Tous ces questionnements se manifestent par l’image, le spectateur constant les dysfonctionnements avec son personnage principal et ceux-ci se révélant en situation et sans dialogues explicatifs. Les visions étranges (le cadavre sous-marin, l’étoile de mer au mouvement incertain), la répétitivité des situations (l’instance des femmes à faire suivre le traitement aux enfants) et la caractérisation des femmes (qui hormis Julie Parmentier et Roxane Duran semblent constituer une entité uniforme) distillent peu à peu cette inquiétude. Lorsque les garçons exprimeront une curiosité et indépendance inhérente à leur âge et transformation qui en découle, ils seront isolés et enfermés à l’hôpital car désormais mûrs à endosser leur « fonction » biologique. Cette dimension organique est donc corporellement intrusive et traumatisante pour les enfants et Lucile Hadzihalilovic multiplie les visions de chairs malmenées de façons froide ou à vif. C’est une souillure qui inverse également les genres et altère la notion d’humanité en rendant universels des maux plus spécifiquement féminins de façon inquiétante.  

L’autre intérêt du film est d’opposer cette notion organique à celle de l’intellect et du libre-arbitre.

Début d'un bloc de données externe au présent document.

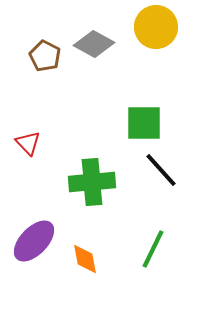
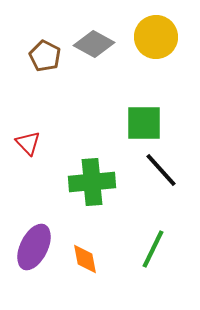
yellow circle: moved 10 px down
purple ellipse: moved 6 px down; rotated 18 degrees counterclockwise
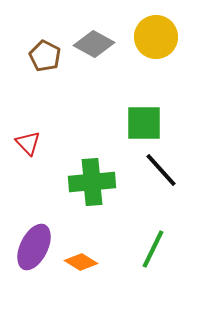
orange diamond: moved 4 px left, 3 px down; rotated 48 degrees counterclockwise
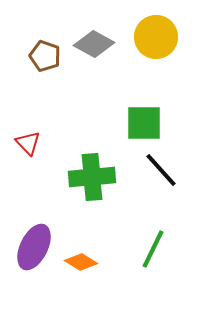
brown pentagon: rotated 8 degrees counterclockwise
green cross: moved 5 px up
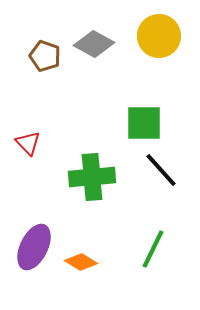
yellow circle: moved 3 px right, 1 px up
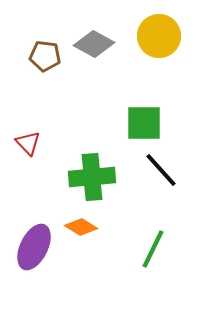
brown pentagon: rotated 12 degrees counterclockwise
orange diamond: moved 35 px up
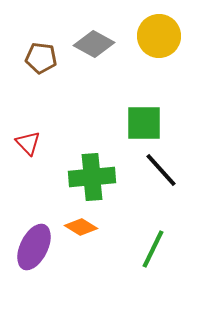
brown pentagon: moved 4 px left, 2 px down
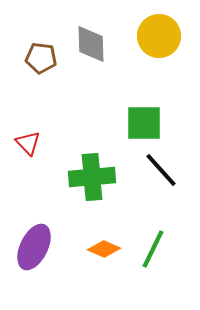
gray diamond: moved 3 px left; rotated 60 degrees clockwise
orange diamond: moved 23 px right, 22 px down; rotated 8 degrees counterclockwise
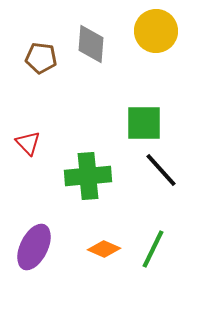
yellow circle: moved 3 px left, 5 px up
gray diamond: rotated 6 degrees clockwise
green cross: moved 4 px left, 1 px up
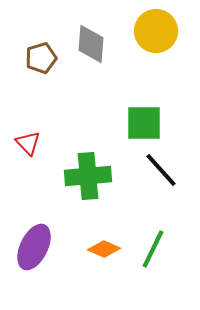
brown pentagon: rotated 24 degrees counterclockwise
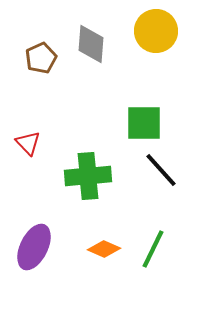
brown pentagon: rotated 8 degrees counterclockwise
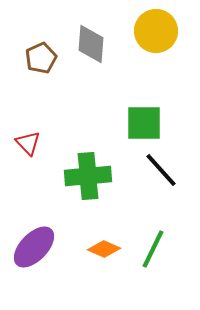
purple ellipse: rotated 18 degrees clockwise
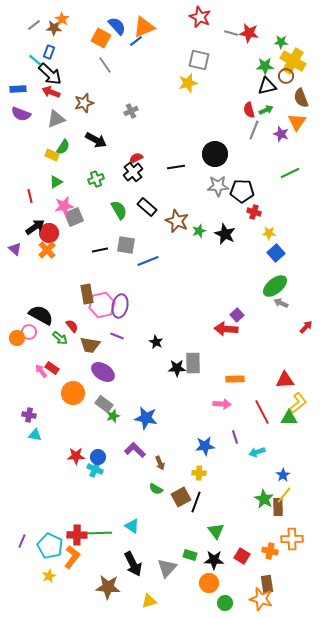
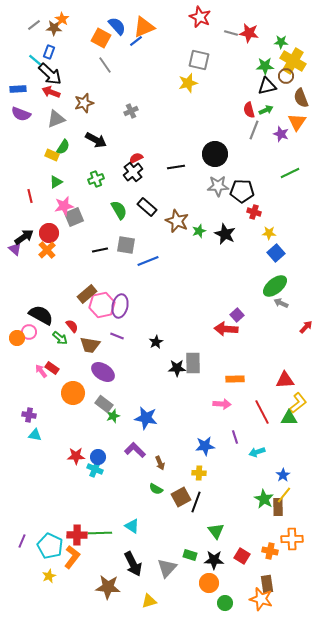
black arrow at (35, 227): moved 11 px left, 10 px down
brown rectangle at (87, 294): rotated 60 degrees clockwise
black star at (156, 342): rotated 16 degrees clockwise
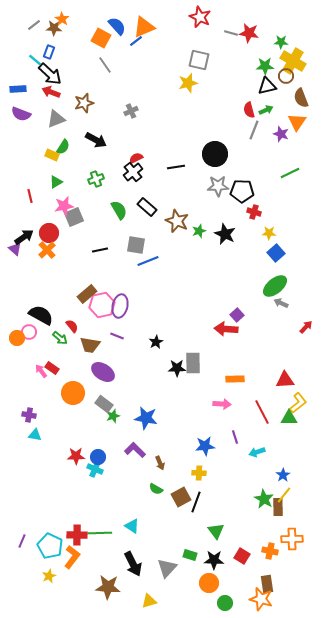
gray square at (126, 245): moved 10 px right
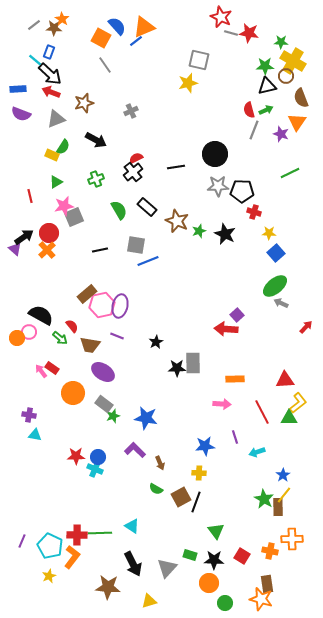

Cela s’incarne dans les deux figures féminines avec la « mère » (Julie-Marie Parmentier) froid prolongement de ce monde ou les individus et les chairs s’entremêlent dans une même agression. A l’inverse Stella (Roxane Duran) se montre curieuse de l’imaginaire de Nicolas à travers ces dessins, le stimule et l’extrait de cette neutralité oppressante. Dès lors Lucile Hadzihalilovic alterne l’imagerie clinique et uniforme des enfants cobaye avec des séquences poétiques où Nicolas s’évade avec Stella dans des créations envoutantes rattachées à ce monde sous-marin. 

Les compositions de plans majestueuses isolent Stella et Nicolas, les lents mouvements de caméra les accompagnent dans leurs pérégrinations marines et la réalisatrice capture une tendresse ambigüe synonyme de premiers émois érotiques. C’est une proposition de cinéma fantastique à la fois exigeante et laissant libre cours à l’attention et l’imaginaire du spectateur, y compris dans une conclusion muette absolument magnifique. Une continuité et un renouvellement passion des pistes amorcées dans Innocence. On espère ne pas avoir à attendre encore onze ans pour le prochain film de la talentueuse Lucile Hadzihalilovic.